[Stored data entries]
+--

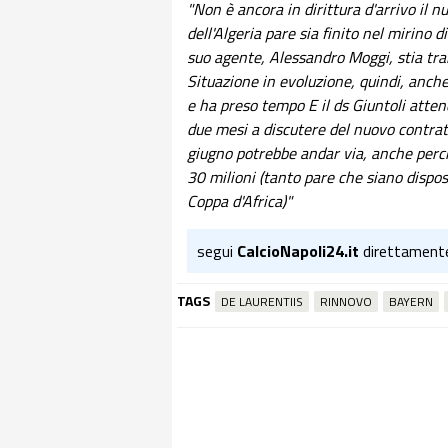
"Non è ancora in dirittura d'arrivo il
dell'Algeria pare sia finito nel mirino 
suo agente, Alessandro Moggi, stia tr
Situazione in evoluzione, quindi, anche
e ha preso tempo E il ds Giuntoli atten
due mesi a discutere del nuovo contra
giugno potrebbe andar via, anche perché
30 milioni (tanto pare che siano dispos
Coppa d'Africa)"
segui
CalcioNapoli24.it
direttament
TAGS
DE LAURENTIIS
RINNOVO
BAYERN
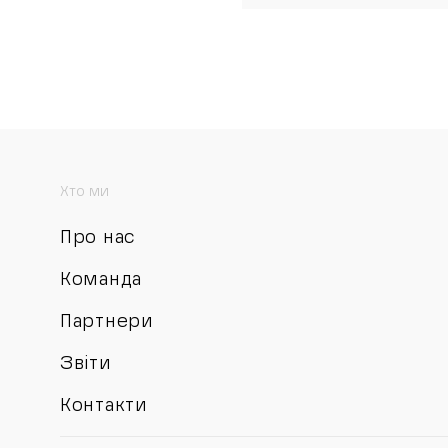
Хто ми
Про нас
Команда
Партнери
Звіти
Контакти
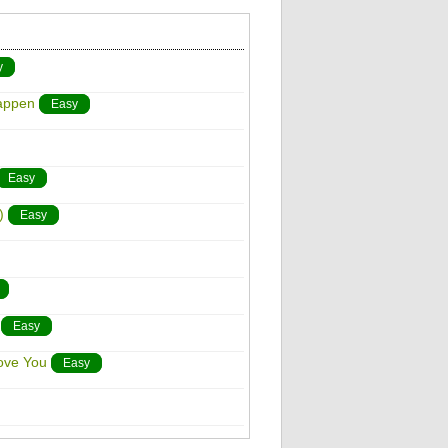
y
Happen
Easy
Easy
)
Easy
Easy
Love You
Easy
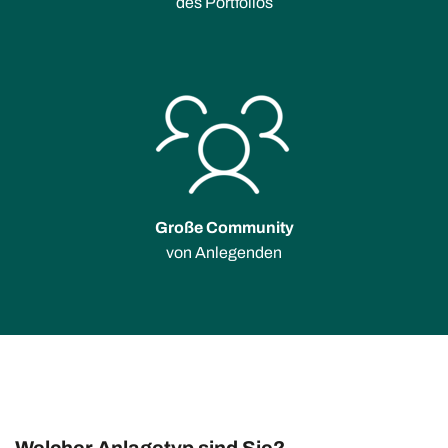
des Portfolios
Große Community
von Anlegenden
Welcher Anlagetyp sind Sie?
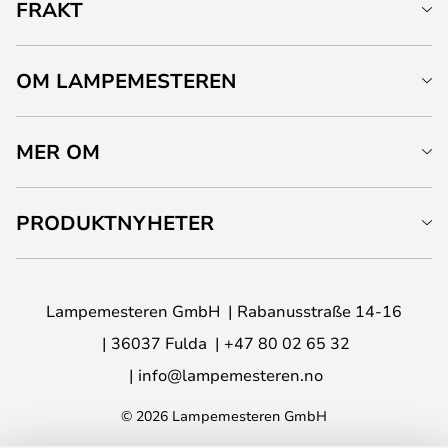
FRAKT
OM LAMPEMESTEREN
MER OM
PRODUKTNYHETER
Lampemesteren GmbH
Rabanusstraße 14-16
36037 Fulda
+47 80 02 65 32
info@lampemesteren.no
© 2026 Lampemesteren GmbH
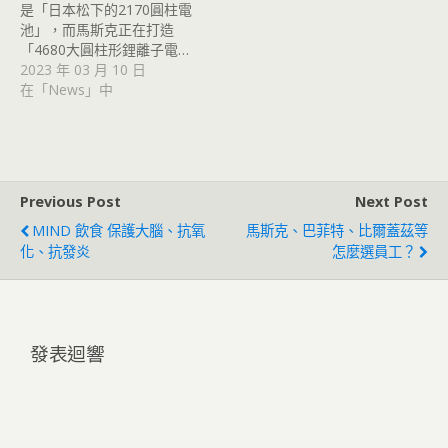
是「日本松下的2170圓柱電
池」，而馬斯克正在打造
「4680大圓柱形鋰離子電…
2023 年 03 月 10 日
在「News」中
Previous Post
Next Post
MIND 飲食 保護大腦、抗氧
馬斯克、巴菲特、比爾蓋茲等
化、抗發炎
怎麼選員工？
發表迴響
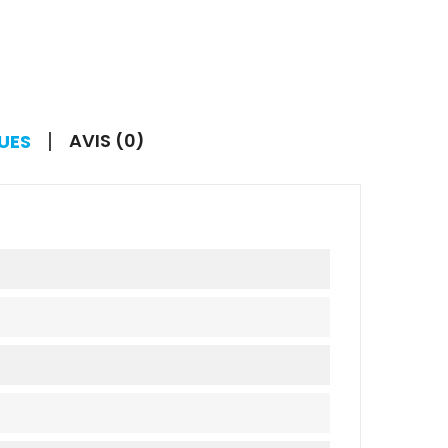
AVIS (0)
UES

+--

## Instructions to follow
From the records above, copy each line that contains the word "pare".

## Exercise result
dell'Algeria pare sia finito nel mirino 
30 milioni (tanto pare che siano dispos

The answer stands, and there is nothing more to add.